No se puede negar que el espectáculo visual está conseguido, y que la mayor parte de la cinta es un gran entretenimiento que funciona en casi todo su metraje. De hecho, la estructura del guión es bastante similar al primer Gladiator: una buena batalla para arrancar la historia, una tragedia familar, la etapa de conversión de un guerrero en gladiador,… Ridley Scott utiliza los mismos mimbres para continuar la historia que protagonizó Russell Crowe, con elementos comunes e incluso el uso de algunos flashbacks para mantener una homogeneidad entre la cinta de hace 24 años y esta segunda entrega.
El problema principal está en un un mal endémico que se ha ido propagando cada vez más en las últimas décadas: el uso y abuso de las nuevas técnicas infográficas, que hacen caer el cine en un espectáculo de muñecotes, como los monos salvajes que aparecen en una determinada escena y que no son nada creíbles; tampoco lo es el coliseo romano relleno con agua y tiburones que cantan “por soleares”; ese circo romano acuático parece más un parque temático que el antiguo coliseo de Roma. Tanta falsedad infográfica te saca de la película y le quita toda la verosimilitud a la acción. Sentimos incluso nostalgia de la autenticidad del cine de los 80, cuando Indiana Jones se metía en una cueva rodeado por miles de serpientes, y todas eran reales, traídas de criaderos de toda Europa. Ese realismo en una secuencia de aventuras hacía posible una inmersión absoluta dentro de la cinta, sin llevarnos las manos a la cabeza cuando ahora nos encontramos con monigotes virtuales en todo momento.

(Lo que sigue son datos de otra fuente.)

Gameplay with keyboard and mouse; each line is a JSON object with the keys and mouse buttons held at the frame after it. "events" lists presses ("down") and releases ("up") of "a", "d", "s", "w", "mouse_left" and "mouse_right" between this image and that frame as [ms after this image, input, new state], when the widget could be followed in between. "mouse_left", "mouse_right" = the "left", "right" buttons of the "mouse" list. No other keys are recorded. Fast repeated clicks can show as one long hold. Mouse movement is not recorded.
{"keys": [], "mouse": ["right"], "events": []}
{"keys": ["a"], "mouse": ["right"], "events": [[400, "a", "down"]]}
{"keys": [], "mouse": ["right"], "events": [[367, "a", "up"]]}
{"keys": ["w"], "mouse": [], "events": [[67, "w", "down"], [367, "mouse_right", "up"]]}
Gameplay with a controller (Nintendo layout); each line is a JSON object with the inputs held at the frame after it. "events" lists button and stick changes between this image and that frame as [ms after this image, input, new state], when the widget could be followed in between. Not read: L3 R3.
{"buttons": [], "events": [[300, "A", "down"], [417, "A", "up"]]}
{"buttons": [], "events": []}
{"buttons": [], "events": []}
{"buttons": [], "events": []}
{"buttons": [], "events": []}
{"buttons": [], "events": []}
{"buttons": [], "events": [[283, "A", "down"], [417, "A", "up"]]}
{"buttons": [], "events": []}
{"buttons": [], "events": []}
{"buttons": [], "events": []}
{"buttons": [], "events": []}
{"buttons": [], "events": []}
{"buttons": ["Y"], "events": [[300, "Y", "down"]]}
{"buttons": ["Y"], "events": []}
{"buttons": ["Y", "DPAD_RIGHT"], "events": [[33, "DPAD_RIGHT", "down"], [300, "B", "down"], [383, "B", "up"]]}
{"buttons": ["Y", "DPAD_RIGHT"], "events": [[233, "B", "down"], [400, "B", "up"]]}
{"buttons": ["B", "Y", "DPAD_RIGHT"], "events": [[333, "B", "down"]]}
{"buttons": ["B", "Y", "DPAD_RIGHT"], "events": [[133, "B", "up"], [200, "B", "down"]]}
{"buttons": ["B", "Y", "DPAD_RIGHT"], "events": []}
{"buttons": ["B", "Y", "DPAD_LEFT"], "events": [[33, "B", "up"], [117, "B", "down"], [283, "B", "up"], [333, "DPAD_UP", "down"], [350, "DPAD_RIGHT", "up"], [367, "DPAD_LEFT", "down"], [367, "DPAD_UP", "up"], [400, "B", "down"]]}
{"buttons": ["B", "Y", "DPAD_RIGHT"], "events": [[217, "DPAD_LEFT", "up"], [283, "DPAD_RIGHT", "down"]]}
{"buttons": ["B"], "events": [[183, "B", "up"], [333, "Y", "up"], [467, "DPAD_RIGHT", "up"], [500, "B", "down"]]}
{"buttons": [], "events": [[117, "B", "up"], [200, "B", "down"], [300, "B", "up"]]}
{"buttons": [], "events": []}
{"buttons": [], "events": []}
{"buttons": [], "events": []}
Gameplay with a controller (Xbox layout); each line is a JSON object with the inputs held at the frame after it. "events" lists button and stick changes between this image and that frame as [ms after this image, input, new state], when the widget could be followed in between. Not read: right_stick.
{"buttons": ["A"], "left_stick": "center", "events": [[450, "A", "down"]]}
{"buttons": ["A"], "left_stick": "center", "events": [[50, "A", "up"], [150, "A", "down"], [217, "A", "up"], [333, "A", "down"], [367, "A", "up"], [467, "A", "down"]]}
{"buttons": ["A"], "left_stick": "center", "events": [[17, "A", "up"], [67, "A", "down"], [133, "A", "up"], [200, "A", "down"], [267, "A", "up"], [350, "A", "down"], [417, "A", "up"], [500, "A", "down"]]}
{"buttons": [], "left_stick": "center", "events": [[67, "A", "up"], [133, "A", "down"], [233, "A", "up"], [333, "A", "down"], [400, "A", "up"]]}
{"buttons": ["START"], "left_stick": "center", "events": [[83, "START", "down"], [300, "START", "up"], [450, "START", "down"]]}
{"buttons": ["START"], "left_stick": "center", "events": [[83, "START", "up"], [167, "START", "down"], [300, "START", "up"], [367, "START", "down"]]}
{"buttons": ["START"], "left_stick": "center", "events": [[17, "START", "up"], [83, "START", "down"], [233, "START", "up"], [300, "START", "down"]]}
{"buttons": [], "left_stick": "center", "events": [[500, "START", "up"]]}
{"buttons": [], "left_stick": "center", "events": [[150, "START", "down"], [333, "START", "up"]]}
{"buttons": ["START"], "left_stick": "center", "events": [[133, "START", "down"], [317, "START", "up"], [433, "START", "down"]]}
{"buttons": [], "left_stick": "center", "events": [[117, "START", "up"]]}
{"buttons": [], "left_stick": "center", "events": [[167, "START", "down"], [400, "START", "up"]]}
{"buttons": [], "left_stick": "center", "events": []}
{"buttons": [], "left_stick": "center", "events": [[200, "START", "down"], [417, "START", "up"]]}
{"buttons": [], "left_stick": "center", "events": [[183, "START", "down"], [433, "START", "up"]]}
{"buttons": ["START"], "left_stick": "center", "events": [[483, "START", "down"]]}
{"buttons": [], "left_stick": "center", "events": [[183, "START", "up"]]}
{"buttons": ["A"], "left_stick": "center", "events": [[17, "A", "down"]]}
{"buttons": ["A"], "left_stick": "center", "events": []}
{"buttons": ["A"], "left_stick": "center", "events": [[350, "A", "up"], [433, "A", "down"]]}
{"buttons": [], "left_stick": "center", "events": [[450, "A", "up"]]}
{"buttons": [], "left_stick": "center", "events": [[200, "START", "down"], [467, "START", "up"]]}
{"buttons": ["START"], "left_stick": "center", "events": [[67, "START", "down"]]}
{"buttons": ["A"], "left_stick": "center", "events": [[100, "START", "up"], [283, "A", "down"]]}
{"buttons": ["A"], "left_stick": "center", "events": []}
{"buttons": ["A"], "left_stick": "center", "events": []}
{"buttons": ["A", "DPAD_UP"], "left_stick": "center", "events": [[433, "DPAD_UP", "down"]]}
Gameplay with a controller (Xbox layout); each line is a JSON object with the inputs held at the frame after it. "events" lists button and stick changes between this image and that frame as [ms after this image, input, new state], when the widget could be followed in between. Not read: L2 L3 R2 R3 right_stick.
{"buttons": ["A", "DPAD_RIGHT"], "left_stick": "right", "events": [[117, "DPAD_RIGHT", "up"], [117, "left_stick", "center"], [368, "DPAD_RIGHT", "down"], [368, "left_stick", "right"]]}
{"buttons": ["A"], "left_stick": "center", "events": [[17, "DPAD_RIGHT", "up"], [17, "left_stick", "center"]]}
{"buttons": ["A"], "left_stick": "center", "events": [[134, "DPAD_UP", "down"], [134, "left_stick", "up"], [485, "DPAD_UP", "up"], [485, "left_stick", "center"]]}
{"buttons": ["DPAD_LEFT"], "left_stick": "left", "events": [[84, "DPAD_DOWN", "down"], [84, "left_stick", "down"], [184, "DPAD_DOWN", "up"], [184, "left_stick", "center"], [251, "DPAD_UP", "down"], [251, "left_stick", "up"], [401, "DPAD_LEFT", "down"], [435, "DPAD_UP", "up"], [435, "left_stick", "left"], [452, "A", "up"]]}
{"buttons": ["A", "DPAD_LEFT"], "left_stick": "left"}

Por lo demás, la historia también decae en su parte final, con situaciuones poco creíbles e incluso algunos diálogos más propios de un culebrón venezolano. Ni siquiera secundarios de lujo como Morgan Freeman consiguen remontar un guión que hace aguas a medida que avanza.
En suma, una cinta que entretiene y que aporta algunos buenos momentos, pero que también decepciona en muchos otros.